▶ Document:
┏━━

RAY: Sure, but we know that can change in an instant.
JEFF: It can. Even well season captains and crews can get caught off-guard. Before we jump into this week’s adventure, I thought we should take a short walk over to the south side of Stacy Boulevard to the edge of the harbor and check out the Fisherman’s memorial.
RAY: I’ve seen pictures of this statue before. There’s a fisherman holding a ship’s wheel. He’s wearing a hat and rain gear. Inscribed below the statue it reads: They that go down to sea in ships. 1623-1923
JEFF: Right, the statue was placed here in 1923. Obviously there’s been another almost century of history since then, which includes more accidents and loss of life.
RAY: I’m reading some of the statistics on Gloucester… man… this is staggering. Over 5,000 people have been lost to the sea from ships hailing from Gloucester Harbor. Between 1860 and 1906 – 660 ships sank. And a single storm in 1862 claimed 15 schooners and 120 men.

┗━━

▶ Given exercise A: Write out, word for word, the passage of the conversation about the Gloucester Fisherman's memorial from "RAY: I’ve seen" through "and 120 men.".

Extracted data entries
┏━━

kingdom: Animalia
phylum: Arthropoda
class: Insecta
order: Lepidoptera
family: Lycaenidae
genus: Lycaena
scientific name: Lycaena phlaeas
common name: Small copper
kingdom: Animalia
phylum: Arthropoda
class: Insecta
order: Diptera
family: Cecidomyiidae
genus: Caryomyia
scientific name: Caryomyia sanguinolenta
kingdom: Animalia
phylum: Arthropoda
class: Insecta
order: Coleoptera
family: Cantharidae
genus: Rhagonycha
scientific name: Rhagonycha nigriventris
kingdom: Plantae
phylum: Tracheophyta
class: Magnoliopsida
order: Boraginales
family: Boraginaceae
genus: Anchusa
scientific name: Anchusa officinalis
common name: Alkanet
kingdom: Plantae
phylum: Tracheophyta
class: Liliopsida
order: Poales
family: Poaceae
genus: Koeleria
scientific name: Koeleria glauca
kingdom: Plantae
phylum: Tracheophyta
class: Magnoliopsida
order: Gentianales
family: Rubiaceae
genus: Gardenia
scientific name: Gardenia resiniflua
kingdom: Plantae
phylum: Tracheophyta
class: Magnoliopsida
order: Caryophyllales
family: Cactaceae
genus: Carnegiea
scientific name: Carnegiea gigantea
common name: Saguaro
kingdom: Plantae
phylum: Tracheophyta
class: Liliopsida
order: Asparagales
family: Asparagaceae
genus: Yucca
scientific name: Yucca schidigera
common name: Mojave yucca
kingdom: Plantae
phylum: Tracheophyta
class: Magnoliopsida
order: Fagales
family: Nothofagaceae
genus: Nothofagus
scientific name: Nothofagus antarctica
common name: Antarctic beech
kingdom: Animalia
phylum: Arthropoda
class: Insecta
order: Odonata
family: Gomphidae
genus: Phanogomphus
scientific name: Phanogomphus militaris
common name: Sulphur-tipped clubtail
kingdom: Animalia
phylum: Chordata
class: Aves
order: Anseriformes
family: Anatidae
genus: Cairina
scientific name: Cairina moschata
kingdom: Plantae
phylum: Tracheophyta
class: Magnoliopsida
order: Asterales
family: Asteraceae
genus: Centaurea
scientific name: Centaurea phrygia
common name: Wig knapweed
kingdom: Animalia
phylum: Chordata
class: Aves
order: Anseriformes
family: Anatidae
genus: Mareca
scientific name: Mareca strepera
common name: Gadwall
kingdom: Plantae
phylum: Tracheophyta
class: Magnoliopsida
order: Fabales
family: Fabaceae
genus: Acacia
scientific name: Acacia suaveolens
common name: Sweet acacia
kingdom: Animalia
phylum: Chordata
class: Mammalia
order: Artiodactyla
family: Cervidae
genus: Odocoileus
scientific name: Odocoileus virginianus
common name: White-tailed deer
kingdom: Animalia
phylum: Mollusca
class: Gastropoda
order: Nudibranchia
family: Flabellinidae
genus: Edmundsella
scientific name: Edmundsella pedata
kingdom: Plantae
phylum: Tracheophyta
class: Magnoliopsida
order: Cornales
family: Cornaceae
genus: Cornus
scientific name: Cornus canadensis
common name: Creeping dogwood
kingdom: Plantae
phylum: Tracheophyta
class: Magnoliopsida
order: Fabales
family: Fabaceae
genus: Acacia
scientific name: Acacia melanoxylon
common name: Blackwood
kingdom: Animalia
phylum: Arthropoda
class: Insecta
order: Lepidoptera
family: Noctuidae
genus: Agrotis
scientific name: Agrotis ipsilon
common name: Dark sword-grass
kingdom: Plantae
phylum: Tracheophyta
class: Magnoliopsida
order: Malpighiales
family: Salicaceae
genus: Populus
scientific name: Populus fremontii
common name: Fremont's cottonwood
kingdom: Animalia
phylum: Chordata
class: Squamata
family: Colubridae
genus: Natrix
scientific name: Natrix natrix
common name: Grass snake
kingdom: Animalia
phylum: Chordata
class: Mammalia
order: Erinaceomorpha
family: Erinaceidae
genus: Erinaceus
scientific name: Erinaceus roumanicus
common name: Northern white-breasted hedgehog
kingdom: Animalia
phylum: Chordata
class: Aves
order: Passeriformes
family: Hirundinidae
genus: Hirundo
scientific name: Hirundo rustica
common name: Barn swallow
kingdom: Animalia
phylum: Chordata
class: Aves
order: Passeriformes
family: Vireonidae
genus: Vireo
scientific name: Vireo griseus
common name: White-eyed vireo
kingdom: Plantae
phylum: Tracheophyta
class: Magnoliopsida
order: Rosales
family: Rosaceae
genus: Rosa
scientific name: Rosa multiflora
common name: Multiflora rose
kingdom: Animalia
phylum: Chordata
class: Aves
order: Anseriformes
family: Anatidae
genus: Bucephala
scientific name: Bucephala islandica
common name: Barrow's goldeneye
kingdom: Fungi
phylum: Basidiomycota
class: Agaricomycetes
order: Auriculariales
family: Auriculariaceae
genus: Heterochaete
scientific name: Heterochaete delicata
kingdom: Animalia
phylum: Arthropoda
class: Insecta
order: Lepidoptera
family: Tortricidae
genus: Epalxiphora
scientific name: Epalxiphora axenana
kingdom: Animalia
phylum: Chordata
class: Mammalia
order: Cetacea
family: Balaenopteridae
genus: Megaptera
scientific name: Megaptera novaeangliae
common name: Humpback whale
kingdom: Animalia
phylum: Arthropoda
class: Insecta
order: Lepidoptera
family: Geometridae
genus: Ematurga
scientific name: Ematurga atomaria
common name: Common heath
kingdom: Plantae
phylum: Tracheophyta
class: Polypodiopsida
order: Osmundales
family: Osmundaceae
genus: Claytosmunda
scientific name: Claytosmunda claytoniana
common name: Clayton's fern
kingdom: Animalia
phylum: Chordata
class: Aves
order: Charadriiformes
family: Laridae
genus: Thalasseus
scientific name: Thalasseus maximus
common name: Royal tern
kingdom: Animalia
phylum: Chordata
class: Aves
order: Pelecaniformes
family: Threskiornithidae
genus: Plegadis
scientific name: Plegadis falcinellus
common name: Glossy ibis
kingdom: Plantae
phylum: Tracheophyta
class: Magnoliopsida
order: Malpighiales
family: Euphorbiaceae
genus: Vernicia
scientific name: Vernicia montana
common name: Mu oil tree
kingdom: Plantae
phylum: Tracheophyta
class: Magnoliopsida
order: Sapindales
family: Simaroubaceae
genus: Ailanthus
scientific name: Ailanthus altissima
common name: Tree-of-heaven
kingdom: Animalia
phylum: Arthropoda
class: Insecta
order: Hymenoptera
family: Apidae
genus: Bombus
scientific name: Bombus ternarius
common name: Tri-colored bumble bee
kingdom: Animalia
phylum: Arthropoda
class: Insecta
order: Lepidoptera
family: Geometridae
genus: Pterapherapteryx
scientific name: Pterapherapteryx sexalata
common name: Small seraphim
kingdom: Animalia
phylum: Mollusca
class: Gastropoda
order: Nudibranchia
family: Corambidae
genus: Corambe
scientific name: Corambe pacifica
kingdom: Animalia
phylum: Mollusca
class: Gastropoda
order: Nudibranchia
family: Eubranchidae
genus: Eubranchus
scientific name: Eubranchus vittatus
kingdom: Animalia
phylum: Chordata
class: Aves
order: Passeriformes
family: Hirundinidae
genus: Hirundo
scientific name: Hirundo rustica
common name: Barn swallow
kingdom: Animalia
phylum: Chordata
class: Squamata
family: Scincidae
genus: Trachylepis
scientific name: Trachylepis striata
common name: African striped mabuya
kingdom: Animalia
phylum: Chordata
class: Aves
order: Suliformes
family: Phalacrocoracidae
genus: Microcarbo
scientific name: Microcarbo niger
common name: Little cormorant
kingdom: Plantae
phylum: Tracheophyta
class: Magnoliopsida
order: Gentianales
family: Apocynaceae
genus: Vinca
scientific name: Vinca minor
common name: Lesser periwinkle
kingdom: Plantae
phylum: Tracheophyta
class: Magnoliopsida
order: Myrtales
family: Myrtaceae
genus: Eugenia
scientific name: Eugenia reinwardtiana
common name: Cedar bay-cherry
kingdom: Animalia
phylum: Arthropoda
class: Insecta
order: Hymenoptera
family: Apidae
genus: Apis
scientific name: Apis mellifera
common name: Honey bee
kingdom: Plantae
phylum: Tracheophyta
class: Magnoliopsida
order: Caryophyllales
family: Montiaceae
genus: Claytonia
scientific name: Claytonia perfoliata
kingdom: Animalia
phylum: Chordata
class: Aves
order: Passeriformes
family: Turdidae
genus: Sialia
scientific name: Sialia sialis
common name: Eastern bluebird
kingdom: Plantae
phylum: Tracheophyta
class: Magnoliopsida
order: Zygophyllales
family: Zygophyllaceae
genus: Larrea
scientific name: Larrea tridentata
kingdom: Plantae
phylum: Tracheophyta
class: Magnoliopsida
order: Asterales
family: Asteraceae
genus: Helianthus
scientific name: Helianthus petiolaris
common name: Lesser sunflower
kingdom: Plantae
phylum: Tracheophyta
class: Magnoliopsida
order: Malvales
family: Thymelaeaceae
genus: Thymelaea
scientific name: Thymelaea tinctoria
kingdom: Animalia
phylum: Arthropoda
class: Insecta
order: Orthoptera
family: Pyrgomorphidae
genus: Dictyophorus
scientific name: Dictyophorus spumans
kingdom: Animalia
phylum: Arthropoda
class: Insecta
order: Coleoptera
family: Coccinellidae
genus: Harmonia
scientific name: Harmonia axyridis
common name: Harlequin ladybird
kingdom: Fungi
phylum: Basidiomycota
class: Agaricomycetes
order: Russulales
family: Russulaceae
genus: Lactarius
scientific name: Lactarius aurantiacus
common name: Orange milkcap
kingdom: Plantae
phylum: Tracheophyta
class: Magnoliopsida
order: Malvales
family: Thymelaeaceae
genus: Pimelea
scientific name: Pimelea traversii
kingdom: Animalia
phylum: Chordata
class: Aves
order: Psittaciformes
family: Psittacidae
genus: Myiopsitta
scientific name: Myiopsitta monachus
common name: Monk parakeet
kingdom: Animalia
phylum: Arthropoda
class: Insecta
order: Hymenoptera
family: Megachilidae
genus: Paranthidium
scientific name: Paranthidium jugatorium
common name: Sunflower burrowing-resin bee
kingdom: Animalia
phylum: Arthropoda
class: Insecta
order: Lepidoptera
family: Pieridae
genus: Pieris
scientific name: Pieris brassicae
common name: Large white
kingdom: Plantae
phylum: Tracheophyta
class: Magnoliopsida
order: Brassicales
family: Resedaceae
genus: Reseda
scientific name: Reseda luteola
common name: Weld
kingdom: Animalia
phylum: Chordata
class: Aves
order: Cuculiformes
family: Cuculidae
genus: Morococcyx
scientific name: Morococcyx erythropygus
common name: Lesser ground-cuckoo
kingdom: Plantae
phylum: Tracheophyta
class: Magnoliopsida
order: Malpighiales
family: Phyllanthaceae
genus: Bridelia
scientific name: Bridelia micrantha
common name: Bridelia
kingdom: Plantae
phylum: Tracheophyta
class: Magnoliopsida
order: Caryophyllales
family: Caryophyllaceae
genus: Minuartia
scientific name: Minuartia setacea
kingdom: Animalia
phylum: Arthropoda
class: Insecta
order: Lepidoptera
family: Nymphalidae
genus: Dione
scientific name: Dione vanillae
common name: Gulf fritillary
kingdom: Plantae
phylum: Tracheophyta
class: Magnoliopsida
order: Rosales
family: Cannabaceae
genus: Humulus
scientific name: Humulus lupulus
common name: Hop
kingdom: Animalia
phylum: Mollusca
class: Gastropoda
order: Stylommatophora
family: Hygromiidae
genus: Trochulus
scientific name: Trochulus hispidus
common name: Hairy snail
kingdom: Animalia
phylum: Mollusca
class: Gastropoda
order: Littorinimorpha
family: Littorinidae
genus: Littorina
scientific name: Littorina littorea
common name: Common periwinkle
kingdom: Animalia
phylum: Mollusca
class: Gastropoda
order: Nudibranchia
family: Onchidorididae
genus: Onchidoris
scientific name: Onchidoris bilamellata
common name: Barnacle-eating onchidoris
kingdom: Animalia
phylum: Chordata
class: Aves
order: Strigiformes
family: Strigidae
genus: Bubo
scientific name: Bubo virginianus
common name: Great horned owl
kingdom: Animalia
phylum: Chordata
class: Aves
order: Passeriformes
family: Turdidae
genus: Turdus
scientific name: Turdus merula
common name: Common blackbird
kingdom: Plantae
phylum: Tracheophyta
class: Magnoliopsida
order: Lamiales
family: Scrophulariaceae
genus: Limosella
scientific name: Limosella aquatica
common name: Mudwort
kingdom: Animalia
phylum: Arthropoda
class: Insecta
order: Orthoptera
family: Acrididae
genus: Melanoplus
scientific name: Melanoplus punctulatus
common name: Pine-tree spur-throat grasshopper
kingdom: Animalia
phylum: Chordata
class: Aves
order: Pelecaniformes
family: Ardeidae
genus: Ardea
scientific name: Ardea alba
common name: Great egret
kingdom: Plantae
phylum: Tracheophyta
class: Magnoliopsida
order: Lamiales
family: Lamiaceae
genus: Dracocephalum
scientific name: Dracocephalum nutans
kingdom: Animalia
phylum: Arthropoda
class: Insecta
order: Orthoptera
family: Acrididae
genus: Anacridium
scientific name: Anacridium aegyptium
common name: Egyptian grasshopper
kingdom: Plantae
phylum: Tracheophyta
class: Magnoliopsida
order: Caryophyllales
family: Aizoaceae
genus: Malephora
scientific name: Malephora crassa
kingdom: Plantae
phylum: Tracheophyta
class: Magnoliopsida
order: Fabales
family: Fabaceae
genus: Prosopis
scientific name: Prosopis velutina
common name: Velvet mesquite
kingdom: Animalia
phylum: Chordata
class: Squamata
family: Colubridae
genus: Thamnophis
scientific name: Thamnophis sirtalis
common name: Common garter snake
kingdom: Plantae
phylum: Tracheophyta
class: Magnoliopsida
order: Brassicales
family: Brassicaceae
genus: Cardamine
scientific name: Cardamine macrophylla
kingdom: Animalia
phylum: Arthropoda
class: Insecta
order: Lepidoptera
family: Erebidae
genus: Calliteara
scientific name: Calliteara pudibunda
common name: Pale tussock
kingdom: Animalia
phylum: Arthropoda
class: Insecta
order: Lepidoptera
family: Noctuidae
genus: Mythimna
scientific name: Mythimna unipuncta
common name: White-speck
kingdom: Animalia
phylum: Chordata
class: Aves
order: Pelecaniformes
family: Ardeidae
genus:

┗━━

▶ Given exercise B: Please extract, without any change, the lines of the records from the one that contains "scientific name: Acacia melanoxylon" through the one that contains "scientific name: Bucephala islandica".

▶ Answer A:
RAY: I’ve seen pictures of this statue before. There’s a fisherman holding a ship’s wheel. He’s wearing a hat and rain gear. Inscribed below the statue it reads: They that go down to sea in ships. 1623-1923
JEFF: Right, the statue was placed here in 1923. Obviously there’s been another almost century of history since then, which includes more accidents and loss of life.
RAY: I’m reading some of the statistics on Gloucester… man… this is staggering. Over 5,000 people have been lost to the sea from ships hailing from Gloucester Harbor. Between 1860 and 1906 – 660 ships sank. And a single storm in 1862 claimed 15 schooners and 120 men.

▶ Answer B:
scientific name: Acacia melanoxylon
common name: Blackwood
kingdom: Animalia
phylum: Arthropoda
class: Insecta
order: Lepidoptera
family: Noctuidae
genus: Agrotis
scientific name: Agrotis ipsilon
common name: Dark sword-grass
kingdom: Plantae
phylum: Tracheophyta
class: Magnoliopsida
order: Malpighiales
family: Salicaceae
genus: Populus
scientific name: Populus fremontii
common name: Fremont's cottonwood
kingdom: Animalia
phylum: Chordata
class: Squamata
family: Colubridae
genus: Natrix
scientific name: Natrix natrix
common name: Grass snake
kingdom: Animalia
phylum: Chordata
class: Mammalia
order: Erinaceomorpha
family: Erinaceidae
genus: Erinaceus
scientific name: Erinaceus roumanicus
common name: Northern white-breasted hedgehog
kingdom: Animalia
phylum: Chordata
class: Aves
order: Passeriformes
family: Hirundinidae
genus: Hirundo
scientific name: Hirundo rustica
common name: Barn swallow
kingdom: Animalia
phylum: Chordata
class: Aves
order: Passeriformes
family: Vireonidae
genus: Vireo
scientific name: Vireo griseus
common name: White-eyed vireo
kingdom: Plantae
phylum: Tracheophyta
class: Magnoliopsida
order: Rosales
family: Rosaceae
genus: Rosa
scientific name: Rosa multiflora
common name: Multiflora rose
kingdom: Animalia
phylum: Chordata
class: Aves
order: Anseriformes
family: Anatidae
genus: Bucephala
scientific name: Bucephala islandica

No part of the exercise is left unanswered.